● **GIVEN RECORDS**:
• • • • •
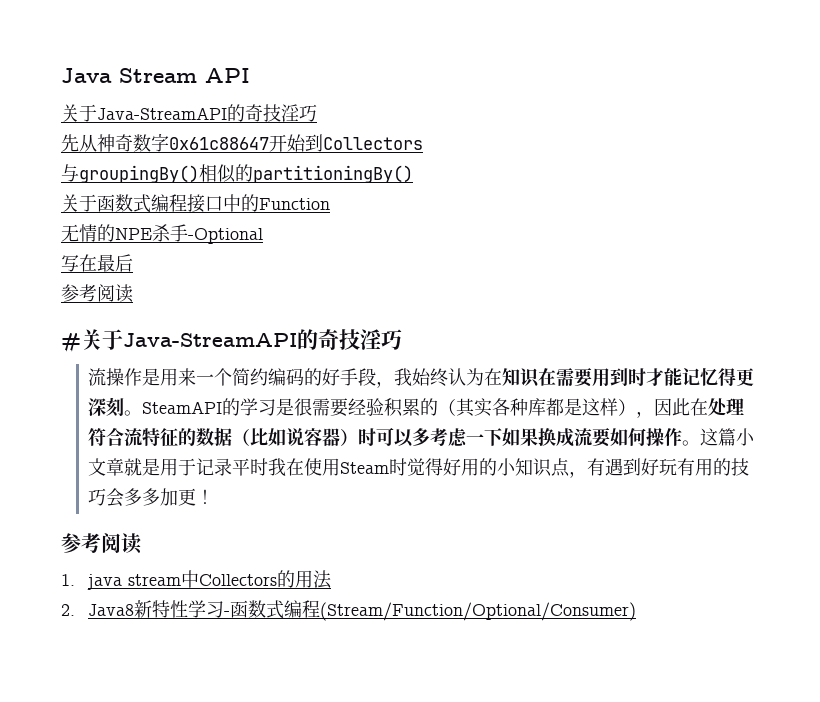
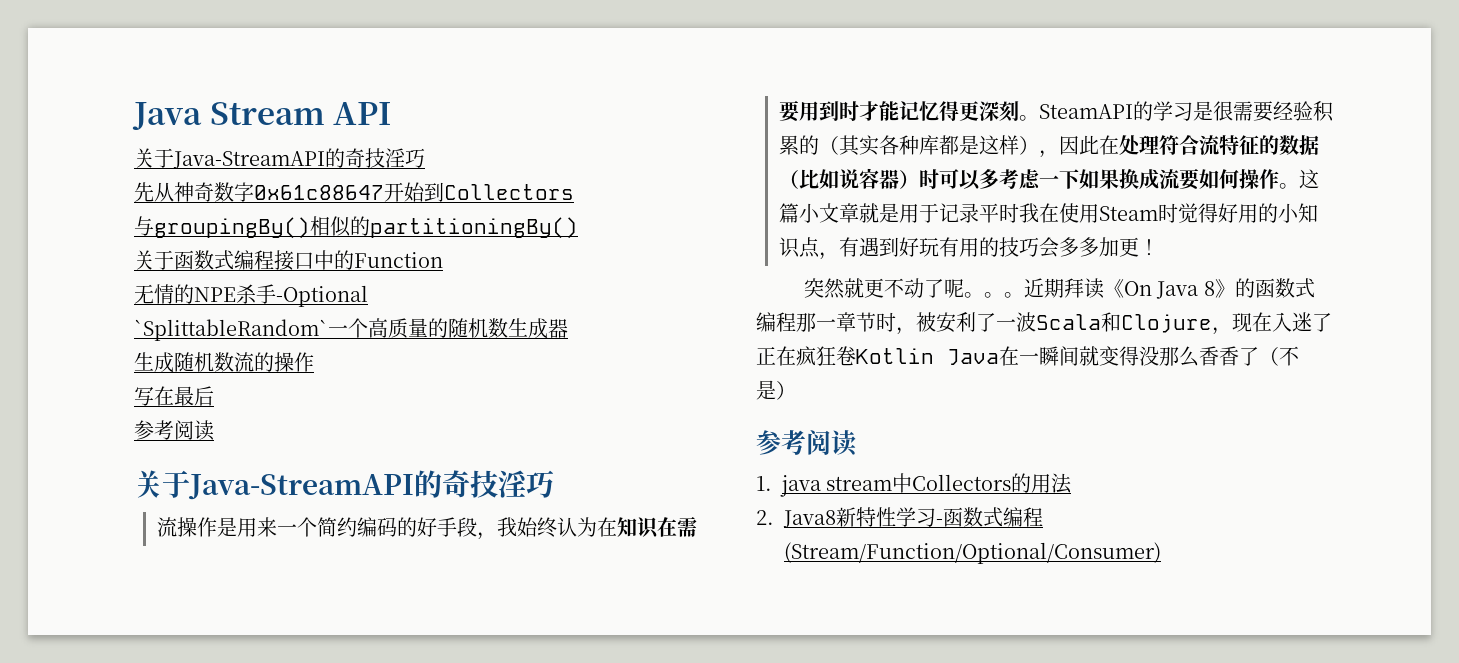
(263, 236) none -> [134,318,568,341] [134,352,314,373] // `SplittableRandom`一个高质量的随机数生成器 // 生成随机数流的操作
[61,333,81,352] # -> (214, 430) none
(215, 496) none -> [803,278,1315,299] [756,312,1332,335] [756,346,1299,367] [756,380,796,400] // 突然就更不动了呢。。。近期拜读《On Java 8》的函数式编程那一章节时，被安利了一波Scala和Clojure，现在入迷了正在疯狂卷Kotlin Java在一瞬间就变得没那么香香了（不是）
• • • • •
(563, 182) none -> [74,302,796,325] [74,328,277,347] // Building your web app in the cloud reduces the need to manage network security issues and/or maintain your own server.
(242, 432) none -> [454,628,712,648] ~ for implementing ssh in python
• • • • •
● **DIRECTIVE**:
Give back, word for word, only the lines above from the line holding "(263, 236) none" to the line holding "(215, 496) none", both included.

● **EXPECTED OUTPUT**:
(263, 236) none -> [134,318,568,341] [134,352,314,373] // `SplittableRandom`一个高质量的随机数生成器 // 生成随机数流的操作
[61,333,81,352] # -> (214, 430) none
(215, 496) none -> [803,278,1315,299] [756,312,1332,335] [756,346,1299,367] [756,380,796,400] // 突然就更不动了呢。。。近期拜读《On Java 8》的函数式编程那一章节时，被安利了一波Scala和Clojure，现在入迷了正在疯狂卷Kotlin Java在一瞬间就变得没那么香香了（不是）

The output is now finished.